Delete ProxyTensor wrapper subclass (#83330)
I was working on https://github.com/pytorch/torchdynamo/issues/80 and my
working hypothesis for what was causing the error was that proxy tensor
was not advertising correct dispatch keys, causing AMP to operate
differently when you traced. I could have fixed this directly by
replicating fake tensor's fix for setting dispatch keys to also apply to
proxy tensor, but I was like, "Why must I repeat myself."
This PR is the result. It completely deletes the ProxyTensor wrapper
subclass, so that when we are tracing, the tensors flowing through the
program are the *original* real or fake tensors, depending on what the
user requested in the top-level API. There is no more wrapping.
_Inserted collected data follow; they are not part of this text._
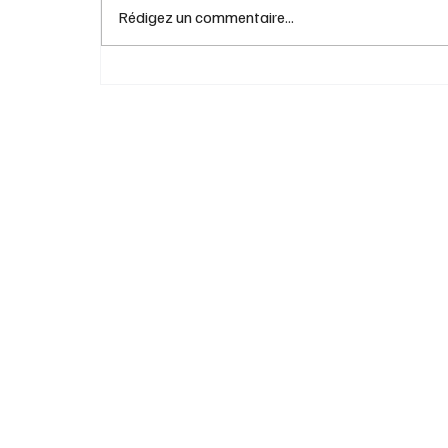
Rédigez un commentaire...
Des idées beauté raffinées pour gâter
maman… ou se gâter soi-même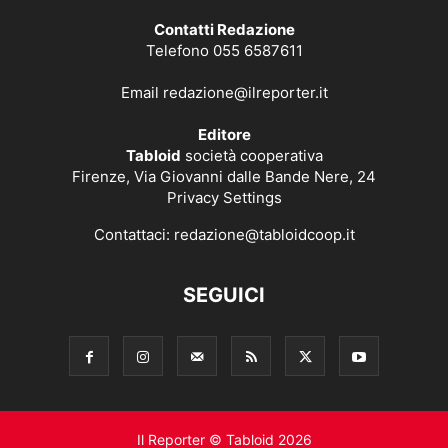
Contatti Redazione
Telefono 055 6587611
Email
redazione@ilreporter.it
Editore
Tabloid
società cooperativa
Firenze, Via Giovanni dalle Bande Nere, 24
Privacy Settings
Contattaci:
redazione@tabloidcoop.it
SEGUICI
Il Reporter © Tabloid 2026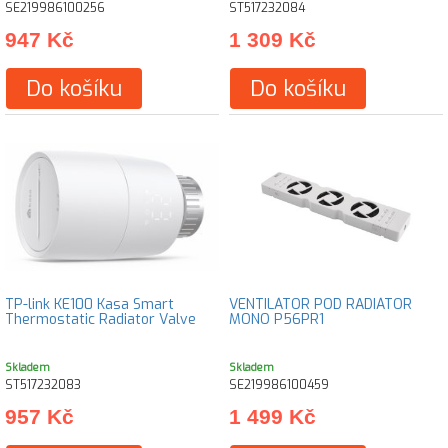
SE219986100256
ST517232084
947 Kč
1 309 Kč
Do košíku
Do košíku
TP-link KE100 Kasa Smart
VENTILÁTOR POD RADIÁTOR
Thermostatic Radiator Valve
MONO P56PR1
Skladem
Skladem
ST517232083
SE219986100459
957 Kč
1 499 Kč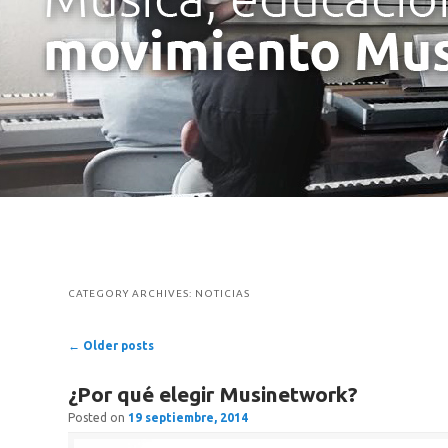
CATEGORY ARCHIVES:
NOTICIAS
Post navigation
←
Older posts
¿Por qué elegir Musinetwork?
Posted on
19 septiembre, 2014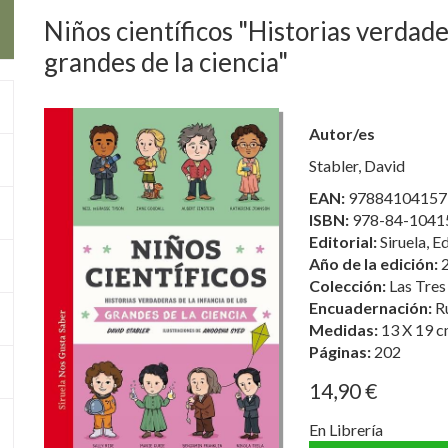
Niños científicos "Historias verdader
grandes de la ciencia"
Autor/es
Stabler, David
EAN:
97884104157
ISBN:
978-84-1041
Editorial:
Siruela, E
Año de la edición:
Colección:
Las Tres
Encuadernación:
R
Medidas:
13 X 19 c
Páginas:
202
14,90 €
En Librería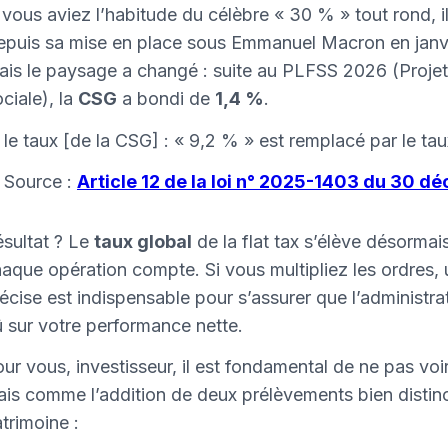
 vous aviez l’habitude du célèbre « 30 % » tout rond, il 
puis sa mise en place sous Emmanuel Macron en janvier
is le paysage a changé : suite au PLFSS 2026 (Projet
ciale), la
CSG
a bondi de
1,4 %
.
le taux [de la CSG] : « 9,2 % » est remplacé par le tau
Source :
Article 12 de la loi n° 2025-1403 du 30 
sultat ? Le
taux global
de la flat tax s’élève désormai
aque opération compte. Si vous multipliez les ordres,
écise est indispensable pour s’assurer que l’administra
 sur votre performance nette.
ur vous, investisseur, il est fondamental de ne pas vo
is comme l’addition de deux prélèvements bien distinct
trimoine :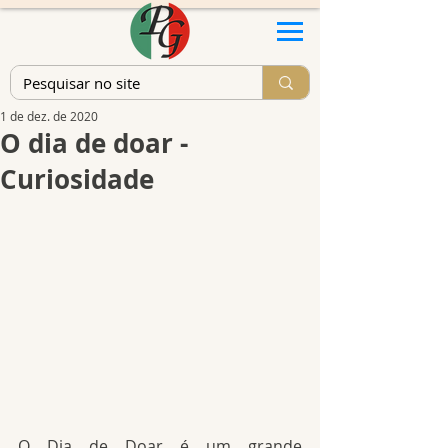
1 de dez. de 2020
O dia de doar -
Curiosidade
O Dia de Doar é um grande 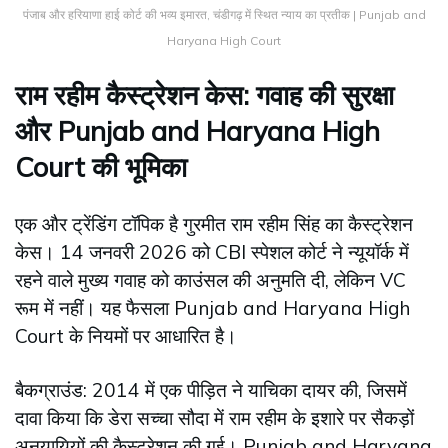
पंजाब और हरियाणा हाई कोर्ट की भव्य इमारत, चंडीगढ़ में स्थित न्याय का प्रतीक | Punjab and
Haryana High Court
राम रहीम कैस्ट्रेशन केस: गवाह की सुरक्षा
और Punjab and Haryana High
Court की भूमिका
एक और ट्रेंडिंग टॉपिक है गुरमीत राम रहीम सिंह का कैस्ट्रेशन
केस। 14 जनवरी 2026 को CBI स्पेशल कोर्ट ने न्यूयॉर्क में
रहने वाले मुख्य गवाह को काउंसल की अनुमति दी, लेकिन VC
रूम में नहीं। यह फैसला Punjab and Haryana High
Court के नियमों पर आधारित है।
बैकग्राउंड: 2014 में एक पीड़ित ने याचिका दायर की, जिसमें
दावा किया कि डेरा सच्चा सौदा में राम रहीम के इशारे पर सैकड़ों
अनुयायियों की कैस्ट्रेशन की गई। Punjab and Haryana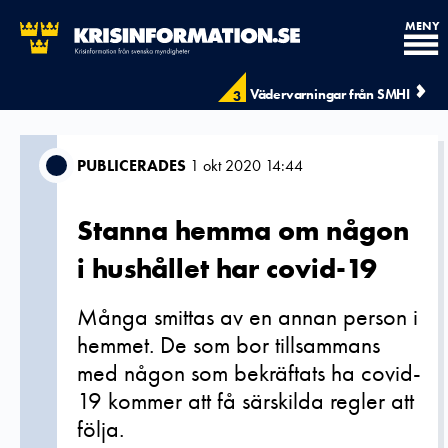
MENY
Vädervarningar från SMHI
3
PUBLICERADES
1 okt 2020 14:44
Stanna hemma om någon
i hushållet har covid-19
Många smittas av en annan person i
hemmet. De som bor tillsammans
med någon som bekräftats ha covid-
19 kommer att få särskilda regler att
följa.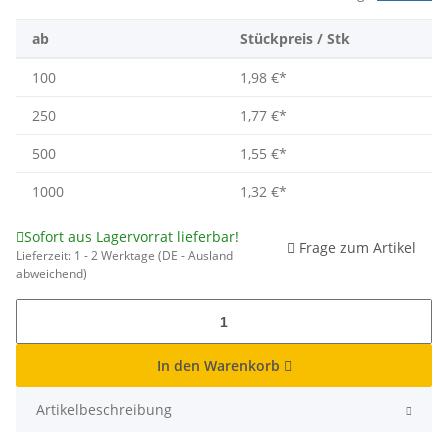
ab
Stückpreis / Stk
100
1,98 €
*
250
1,77 €
*
500
1,55 €
*
1000
1,32 €
*
Sofort aus Lagervorrat lieferbar!
Frage zum Artikel
Lieferzeit:
1 - 2 Werktage
(DE - Ausland
abweichend)
In den Warenkorb
Artikelbeschreibung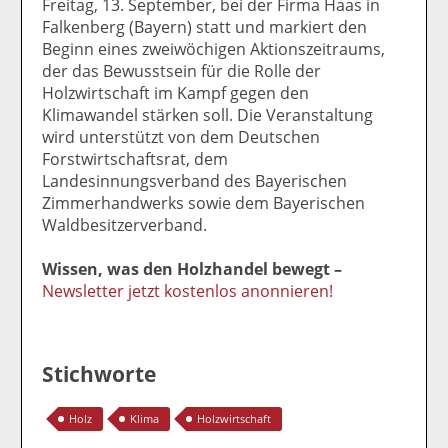
Freitag, 13. September, bei der Firma Haas in
Falkenberg (Bayern) statt und markiert den
Beginn eines zweiwöchigen Aktionszeitraums,
der das Bewusstsein für die Rolle der
Holzwirtschaft im Kampf gegen den
Klimawandel stärken soll. Die Veranstaltung
wird unterstützt von dem Deutschen
Forstwirtschaftsrat, dem
Landesinnungsverband des Bayerischen
Zimmerhandwerks sowie dem Bayerischen
Waldbesitzerverband.
Wissen, was den Holzhandel bewegt –
Newsletter jetzt kostenlos anonnieren!
Stichworte
Holz
Klima
Holzwirtschaft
To
store the Proxy objects necessary for actually doing tracing, I store
the property directly on the tensors. (Note: I never
clean up old entries from the map at the moment, this is easily fixed
by using a weak map)
Benefits of doing this:
* No more tip-toeing around no_dispatch() creation of new ProxyTensors;
we never create new tensors (except when we call the underlying func),
so you don't have to worry about accidentally tracing them.
* No more syncing up metadata from in place operators. In particular
https://github.com/pytorch/pytorch/issues/81526 is mooted
* This fixes https://github.com/pytorch/torchdynamo/issues/519 as we no longer need to teach proxy tensor to support sparse tensor.
* No more schlepping symbolic integers from the inner fake tensor to the
outer proxy tensor. If you can make a fake tensor with symbolic ints,
you're done, nothing else to do.
To avoid having to rewrite all of the guts, when I get to the actual
proxy tensor handler, I first "fetch" the stored ProxyTensor data from
the weakmap via a tree_map, and then operate on the consequent data as
before. A more optimized implementation is possible.
Signed-off-by: Edward Z. Yang <[email protected]>
Pull Request resolved: https://github.com/pytorch/pytorch/pull/83330
Approved by: https://github.com/Chillee
diff --git a/test/test_proxy_tensor.py b/test/test_proxy_tensor.py
index 82997ca..64b9d94 100644
--- a/test/test_proxy_tensor.py
+++ b/test/test_proxy_tensor.py
@@ -175,7 +175,9 @@
def _test(self, f, inps):
fx_f = make_fx(f, tracing_mode=self.tracing_mode)(*inps)
new_inps = tree_map(_create_new_input, inps)
- self.assertEqual(fx_f(*new_inps), f(*new_inps))
+ r1 = fx_f(*new_inps)
+ r2 = f(*new_inps)
+ self.assertEqual(r1, r2)
def test_make_fx_simple(self):
def f(x):
@@ -284,11 +286,10 @@
self.assertTrue(is_any_sigmoid(gm))
return torch.digamma(x)
- with self.assertRaisesRegex(AssertionError, "ProxyTensor is wrapped with another Tensor subclass"):
- traced = make_fx(f2_logging_tensor)(torch.randn(3))
- self.assertFalse(is_any_sum(traced))
- self.assertFalse(is_any_sigmoid(traced)) # this fails, sigmoid is traced with LoggingTensor
- self.assertTrue(is_any_digamma(traced))
+ traced = make_fx(f2_logging_tensor)(torch.randn(3))
+ self.assertFalse(is_any_sum(traced))
+ self.assertFalse(is_any_sigmoid(traced)) # this fails, sigmoid is traced with LoggingTensor
+ self.assertTrue(is_any_digamma(traced))
def test_proxy_tensor_mode_with_decomp_table_preserves_proxy(self):
def f(x):
@@ -514,6 +515,8 @@
model = Foo()
def f(args, params, buffers):
+ for p in params.values():
+ p.grad = None
if not isinstance(args, Iterable):
args = [args]
params_and_buffers = {**params, **buffers}